American actress (born 1988)

Paydin LoPachin (January 18, 1988) is an American,actress born in Abilene, Texas.

== Career ==
Paydin's first film appearance was in The Stars Fell on Henrietta playing a farm girl. Her next appearances in film and television began in 2004 with an episode of the television series The O.C.. In 2006 she was in All the King's Men, House at the End of the Drive and an episode of Heroes, followed in 2007 by an appearance in Cold Case.

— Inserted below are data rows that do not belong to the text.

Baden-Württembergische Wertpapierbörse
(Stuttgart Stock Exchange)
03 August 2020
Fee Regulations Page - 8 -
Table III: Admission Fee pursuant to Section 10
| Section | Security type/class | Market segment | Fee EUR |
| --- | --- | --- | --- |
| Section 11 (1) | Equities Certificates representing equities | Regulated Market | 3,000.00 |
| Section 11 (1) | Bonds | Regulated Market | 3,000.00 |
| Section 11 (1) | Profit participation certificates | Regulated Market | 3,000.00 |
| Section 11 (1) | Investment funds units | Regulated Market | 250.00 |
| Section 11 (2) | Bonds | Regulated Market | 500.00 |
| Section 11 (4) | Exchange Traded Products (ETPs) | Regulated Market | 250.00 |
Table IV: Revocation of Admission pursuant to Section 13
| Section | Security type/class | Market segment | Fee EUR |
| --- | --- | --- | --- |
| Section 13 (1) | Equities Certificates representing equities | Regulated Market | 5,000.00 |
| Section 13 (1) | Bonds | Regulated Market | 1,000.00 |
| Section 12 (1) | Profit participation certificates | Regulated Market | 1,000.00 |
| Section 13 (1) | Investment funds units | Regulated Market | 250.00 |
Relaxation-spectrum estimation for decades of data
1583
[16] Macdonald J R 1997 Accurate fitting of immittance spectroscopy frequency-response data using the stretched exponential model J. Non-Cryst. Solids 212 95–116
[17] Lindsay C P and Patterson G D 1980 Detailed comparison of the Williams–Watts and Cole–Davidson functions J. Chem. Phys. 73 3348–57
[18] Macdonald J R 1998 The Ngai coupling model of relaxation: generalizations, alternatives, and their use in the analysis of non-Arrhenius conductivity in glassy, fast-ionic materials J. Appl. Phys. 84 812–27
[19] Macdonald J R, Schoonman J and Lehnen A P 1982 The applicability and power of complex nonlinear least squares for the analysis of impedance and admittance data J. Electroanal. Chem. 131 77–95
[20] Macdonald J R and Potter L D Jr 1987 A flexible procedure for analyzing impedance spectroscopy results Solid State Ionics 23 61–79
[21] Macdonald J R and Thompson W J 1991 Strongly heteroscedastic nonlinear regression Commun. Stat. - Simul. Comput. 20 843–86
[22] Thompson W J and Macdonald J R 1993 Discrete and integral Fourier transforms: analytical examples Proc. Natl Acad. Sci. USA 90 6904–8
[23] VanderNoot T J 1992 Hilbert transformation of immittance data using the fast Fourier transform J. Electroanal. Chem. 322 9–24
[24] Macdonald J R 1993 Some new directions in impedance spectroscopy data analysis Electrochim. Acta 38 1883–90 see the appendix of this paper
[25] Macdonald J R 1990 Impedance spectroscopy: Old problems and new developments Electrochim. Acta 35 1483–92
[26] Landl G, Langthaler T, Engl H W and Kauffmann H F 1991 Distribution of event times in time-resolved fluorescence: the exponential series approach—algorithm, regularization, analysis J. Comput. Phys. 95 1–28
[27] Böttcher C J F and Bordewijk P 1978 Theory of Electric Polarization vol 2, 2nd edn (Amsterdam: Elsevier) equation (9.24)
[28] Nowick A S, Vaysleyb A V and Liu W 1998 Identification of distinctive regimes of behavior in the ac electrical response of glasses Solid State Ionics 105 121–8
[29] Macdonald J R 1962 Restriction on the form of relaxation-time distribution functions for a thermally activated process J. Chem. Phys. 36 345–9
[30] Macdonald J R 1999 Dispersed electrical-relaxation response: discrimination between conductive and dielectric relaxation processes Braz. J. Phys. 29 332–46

In 2008 Paydin had a small role in the Robert De Niro film What Just Happened and roles in the horror films Shark Swarm and Triloquist. It was for her starring role in critically panned Triloquist that film reviewers made note of her performance as the character Angelina. This was followed in 2009 by Spring Breakdown where she played the role of Young Senator Hartman.

== Reception ==
In their review, Dread Central approved of her performance as Angelique in Triloquist, writing "Paydin LoPachin plays bitchy psycho blonde Angelique like Kelly Bundy and Juliette Lewis from Natural Born Killers... ...She carries herself with much aplomb.. ...mechanizations seem almost stream of consciousness..." Horror Society wrote "Paydin LoPachin was also a standout as the psycho sister, driven to succeed in show business. She’s one of the more intriguing female horror leads I’ve seen in sometime". Conversely, her work was panned by John Shelton of Bloody Good Horror who wrote "The acting is mostly awful, particularly from Payden LoPachin, who as Angelina manages to get out-acted by a foam puppet". In their complaint that the film was full of "teases", Peter Brown if iFMagazine wrote "it is a film filled with teases. The main character, Angelina (Paydin LoPachin), talks a good game... ...but we never see the goods", "... I suppose that having a foul mouthed, hot chick talking about her body and asking over and over again for people to f**k her may seem like a comical exchange... ...but after 10 minutes of it what’s the point" "...the hot chick that never shows the goods is actually damn annoying after 10 minutes.

== Filmography ==
- Spring Breakdown (2009)
- Triloquist (2008)
- Shark Swarm (2008) (TV)
- What Just Happened (2008)
- Cold Case (2007) (TV)
- Heroes (2006) (TV)
- House at the End of the Drive (2006)
- The O.C. (2004) (TV)
- The Stars Fell on Henrietta (1995)

== Awards and acknowledgments ==
Paydin composes piano music—her composition "Caught in a Dream" won first place in a state competition and third place in a national competition.